Three of these drainage areas are shown on the elevation profile. The first is indicated by Sandy Ridge near the junction of the boundaries of Dickenson, Wise and Russell counties. It is marked on the elevation profile as the Tennessee Valley Divide because it separates that river's drainage from drainage of the Ohio River. Ohio River system drainage does not show on the elevation profile at this point, however, because those rivers flow north from Sandy Ridge and are not intersected by the profile. On the profile, rivers to the west of Sandy Ridge drain into the Powell; rivers to the east drain into the Clinch; both then feed into the Tennessee. Rich Mountain in Tazewell County is the next major divide. It separates tributaries of the Clinch from those of the New River. Rich Mountain is also the highest point along the elevation profile, approximately 3540 feet.

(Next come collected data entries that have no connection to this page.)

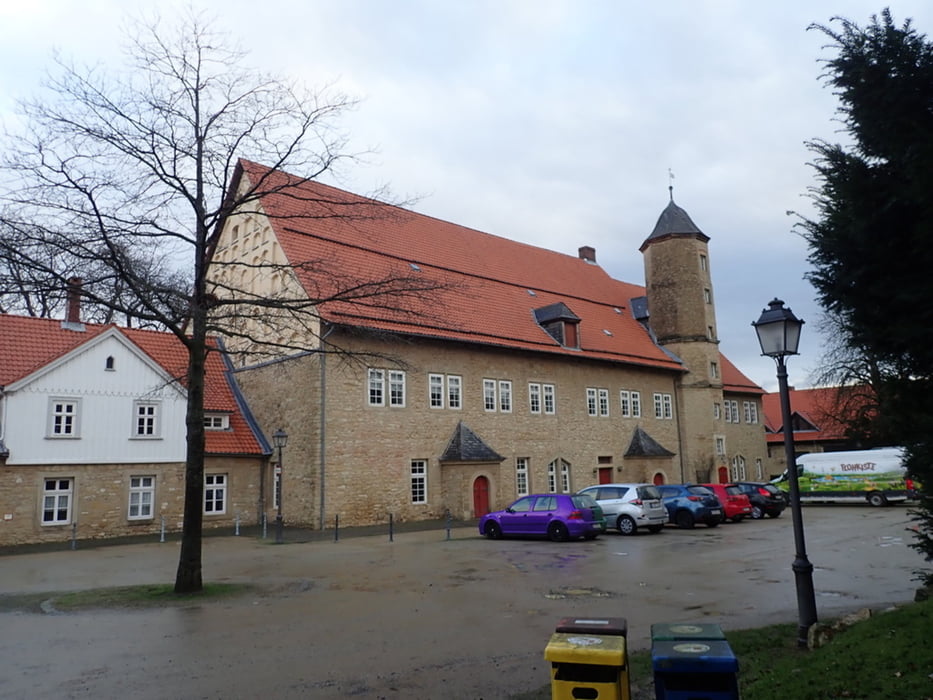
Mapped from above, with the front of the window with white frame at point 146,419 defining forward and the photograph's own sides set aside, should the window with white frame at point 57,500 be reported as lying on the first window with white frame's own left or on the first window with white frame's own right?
on the first window with white frame's own right

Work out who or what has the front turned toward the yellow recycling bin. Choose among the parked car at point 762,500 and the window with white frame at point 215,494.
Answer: the window with white frame

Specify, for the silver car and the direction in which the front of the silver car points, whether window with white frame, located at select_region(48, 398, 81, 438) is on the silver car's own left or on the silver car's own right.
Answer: on the silver car's own left

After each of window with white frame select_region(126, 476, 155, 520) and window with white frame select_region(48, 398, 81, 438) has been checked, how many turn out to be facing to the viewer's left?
0

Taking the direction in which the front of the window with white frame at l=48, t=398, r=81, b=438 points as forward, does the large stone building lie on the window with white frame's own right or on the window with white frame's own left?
on the window with white frame's own left

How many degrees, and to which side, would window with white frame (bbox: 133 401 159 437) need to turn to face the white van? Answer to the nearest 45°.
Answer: approximately 90° to its left

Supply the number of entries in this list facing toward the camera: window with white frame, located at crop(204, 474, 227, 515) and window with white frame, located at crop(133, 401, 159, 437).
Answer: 2

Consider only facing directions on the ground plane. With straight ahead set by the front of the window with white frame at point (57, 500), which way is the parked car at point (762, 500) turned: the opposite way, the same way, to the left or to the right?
the opposite way

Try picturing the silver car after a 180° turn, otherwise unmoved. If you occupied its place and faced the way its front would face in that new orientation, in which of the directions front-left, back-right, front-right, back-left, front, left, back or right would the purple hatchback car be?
right
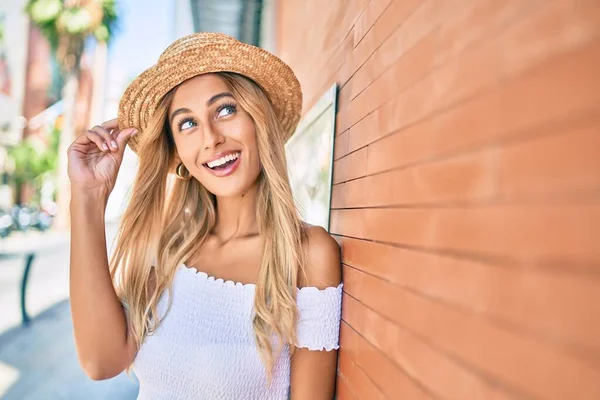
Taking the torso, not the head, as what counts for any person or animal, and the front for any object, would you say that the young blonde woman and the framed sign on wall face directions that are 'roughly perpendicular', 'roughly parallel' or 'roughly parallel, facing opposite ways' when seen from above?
roughly perpendicular

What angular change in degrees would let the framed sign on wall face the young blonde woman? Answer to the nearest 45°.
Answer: approximately 45° to its left

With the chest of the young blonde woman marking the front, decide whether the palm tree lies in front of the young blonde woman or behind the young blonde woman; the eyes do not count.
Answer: behind

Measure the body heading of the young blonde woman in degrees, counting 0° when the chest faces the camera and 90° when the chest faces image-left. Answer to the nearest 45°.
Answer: approximately 0°

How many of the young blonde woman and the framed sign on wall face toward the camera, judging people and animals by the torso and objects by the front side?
1

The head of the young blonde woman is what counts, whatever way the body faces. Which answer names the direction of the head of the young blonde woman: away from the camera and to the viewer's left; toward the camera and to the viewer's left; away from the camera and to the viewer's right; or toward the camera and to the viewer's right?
toward the camera and to the viewer's right

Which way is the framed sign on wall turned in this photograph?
to the viewer's left
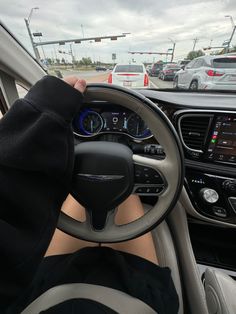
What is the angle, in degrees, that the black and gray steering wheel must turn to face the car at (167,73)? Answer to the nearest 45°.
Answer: approximately 180°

Less than half a mile south of the line of the profile, Rich Mountain reaches its highest elevation at 4270 feet. Tributaries of the New River lie to the east of Rich Mountain until the New River itself is reached at the Pulaski-Montgomery County boundary. At Blacksburg near the small Virginia Tech Airport, lies the divide between tributaries of the New River and tributaries of the Roanoke River. The next divide is near the Bedford County-Lynchburg City line which separates tributaries of the Roanoke River from those of the James. Most remaining rivers are part of the James drainage system until east of Richmond, the Pamunkey, Mattaponi and Rappahannock are crossed. Then Eastern Shore drainage is reached where small rivers flow either into the Chesapeake or the Atlantic.
As students draw their own elevation profiles, an important consideration is to select a route with diversity in elevation. Any profile that crosses only the Coastal Plain and Piedmont will be relatively uninteresting. Some students may wish to construct a profile along a road. For example a profile could be made of Route 58 across the southern edge of the state, or Route 60 from Covington to Hampton Roads. If this is done the student should remember that the profile no longer reflects a straight line although it may be portrayed as such.
If a student chooses a road to profile it is best to avoid interstate highways because so much of the landscape along these routes has been artificially added or removed to make the road as level as possible. Similarly a profile along the course of a river will show less dramatic changes in elevation because of the natural downcutting and infilling of water action. A profile of the Appalachian Trial would show little change in topography because so much of it is at high elevation.
One handy source of information that may be of help to students in selecting a profile is the Department of Transportation's road map of Virginia which gives elevations of major peaks and passes where roads cut across the Blue Ridge. A second source, the Virginia Statistical Abstract, published by the Center for Public Service at the University of Virginia, gives the elevations of the fifty highest mountains in Virginia.